> _Estratto del testo_

┌──

Quanto di quell’Italia raccontata circola ancora oggi nella politica, nella società, nei palazzi del potere e quanto resta ancora di quella Roma, che è protagonista anch’essa del romanzo? Molto direi. Probabilmente tutto. Pino Pisicchio legge “Il tesoriere”, romanzo d’esordio di Gianluca Calvosa

Mi sono preso un week end prima di mettere in pagina il retrogusto, buono come l’aroma di un Calvados Millésimé 1970 (un Guillaume de Normandie) che mi ha lasciato il romanzo d’esordio di Gianluca Calvosa, Il tesoriere, (Mondadori, 2021), una solida spy story di 400 pagine, piena di atmosfere e di scenografie che sembrano già guardare a una trasposizione cinematografica, con l’occhio attento alla calligrafica ricostruzione storica e il cuore sintonico con il battito nel cuore dell’Ideale.

Lemma quest’ultimo che ha la stessa radice dell’ideologia, parola svanita nell’iperuranio delle cose dismesse e che con Calvosa torna a garrire – con qualche stanchezza, va detto – nel colore un po’ vintage di una bandiera di battaglie antiquarie. Perché il plot di questo libro, che è già piaciuto alla critica, si ficca in una cornice che richiama alla mente “il sipario strappato” di Hitchcock, con quei colori decolorati della Berlino divisa in due, e Paul Newman imprigionato in un esasperante e perenne verdolino del lato Est. Quando la Merkel era poco più che un’allieva adolescente in quelle aule verde-pastello-comunista, nell’inconsapevole attesa del miracolo.

Solo che la storia ha come epicentro Roma e non Berlino e siamo in quel giro d’anni, dal ‘72 al ‘76, che segnarono profondamente la storia dell’Italia repubblicana. Gli anni del Pci oppositore che governava senza essere al governo ma in una originale coabitazione parlamentare, che proprio nel ‘76 trovò il suo suggello con l’elezione di Ingrao a presidente della Camera, e che sulle leggi che contavano imprimeva a fuoco il suo expedit. Erano gli anni del “consociativismo”, deprecato ed elogiato in misura eguale da quelli che sono venuti dopo. Erano gli anni di tutto: Brigate Rosse, Cia, Kgb, dello Ior di Marcinkus, della P2, dei tanti soldi sovietici al Pci, di Roma che registrava una densità di spioni per metro quadro che manco Beirut e Casablanca insieme nei loro giorni gloriosi.

└──

> _Cosa fare_
Riscrivi il brano della recensione del romanzo compreso tra "Mi sono preso" e "nel cuore dell’Ideale.", estremi inclusi, sostituendo "week end" con "fine settimana".

> _Elenco dei dati_
┌──

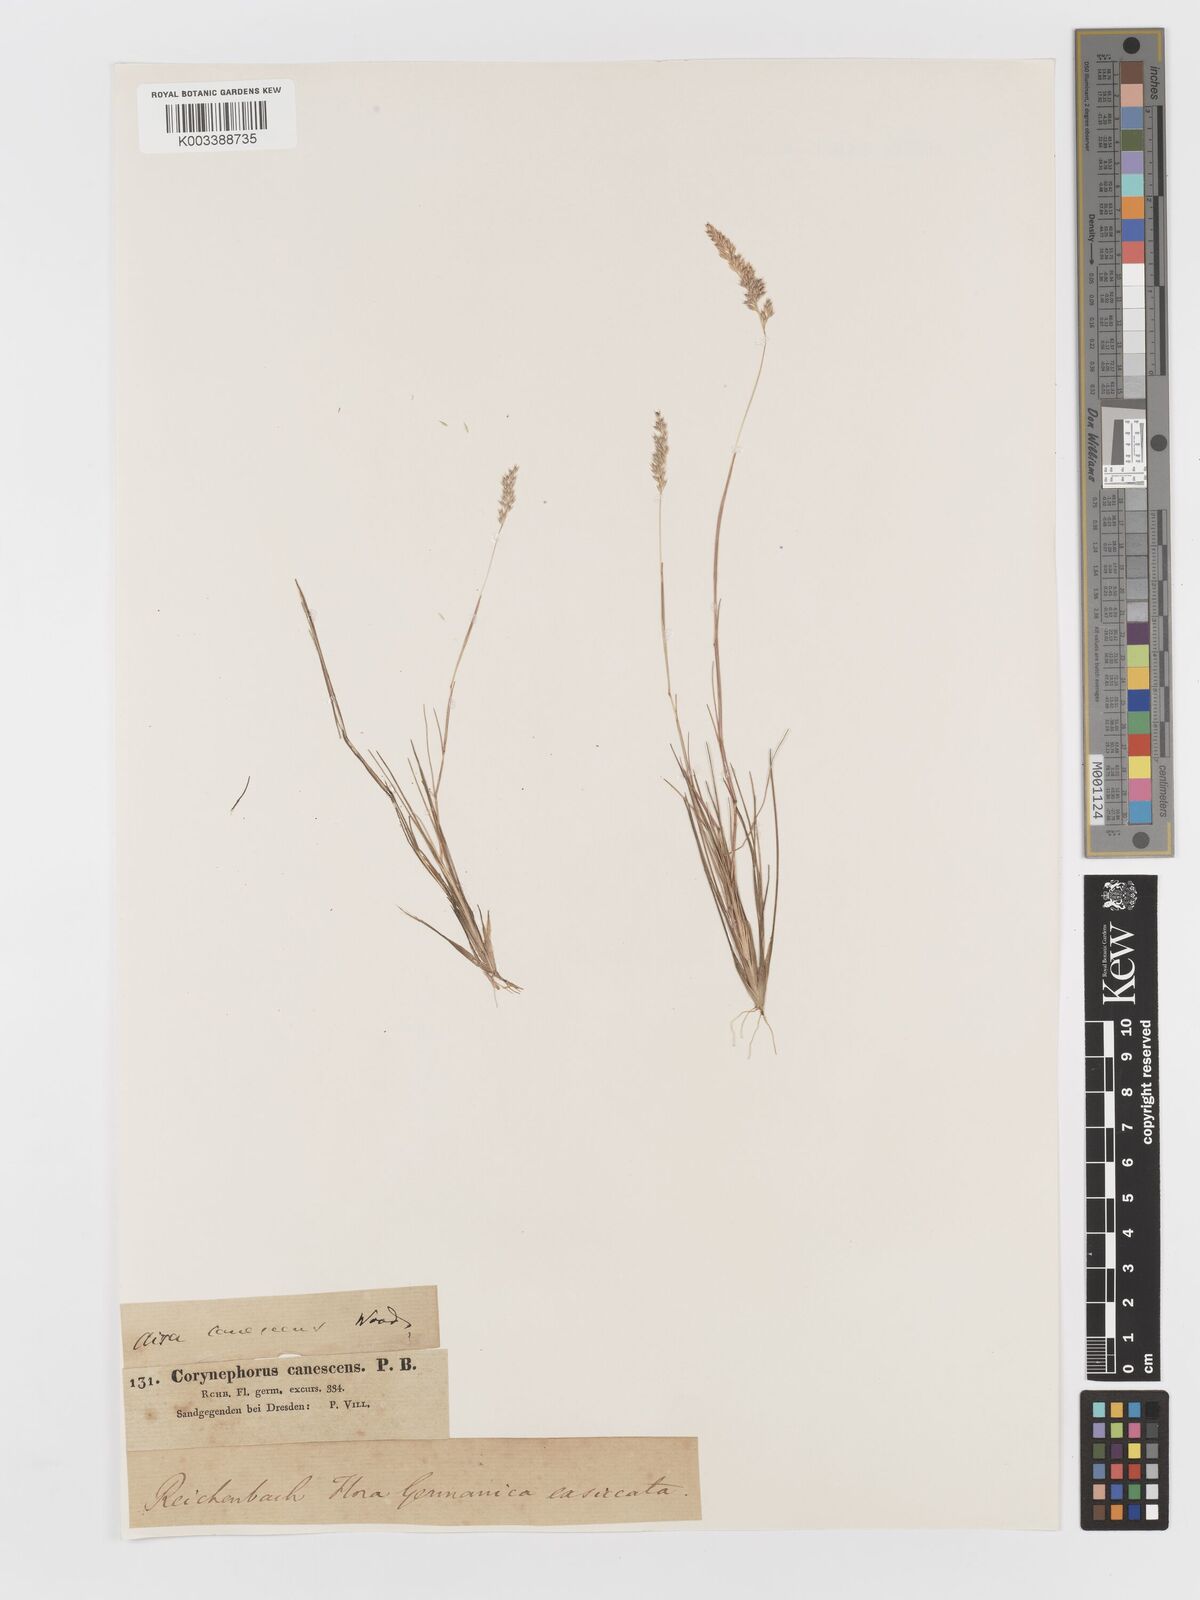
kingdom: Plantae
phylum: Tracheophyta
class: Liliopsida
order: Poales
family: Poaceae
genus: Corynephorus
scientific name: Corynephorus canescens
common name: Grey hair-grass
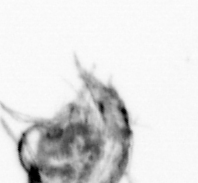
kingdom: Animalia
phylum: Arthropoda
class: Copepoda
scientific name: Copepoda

└──

> _Risultato_
Mi sono preso un fine settimana prima di mettere in pagina il retrogusto, buono come l’aroma di un Calvados Millésimé 1970 (un Guillaume de Normandie) che mi ha lasciato il romanzo d’esordio di Gianluca Calvosa, Il tesoriere, (Mondadori, 2021), una solida spy story di 400 pagine, piena di atmosfere e di scenografie che sembrano già guardare a una trasposizione cinematografica, con l’occhio attento alla calligrafica ricostruzione storica e il cuore sintonico con il battito nel cuore dell’Ideale.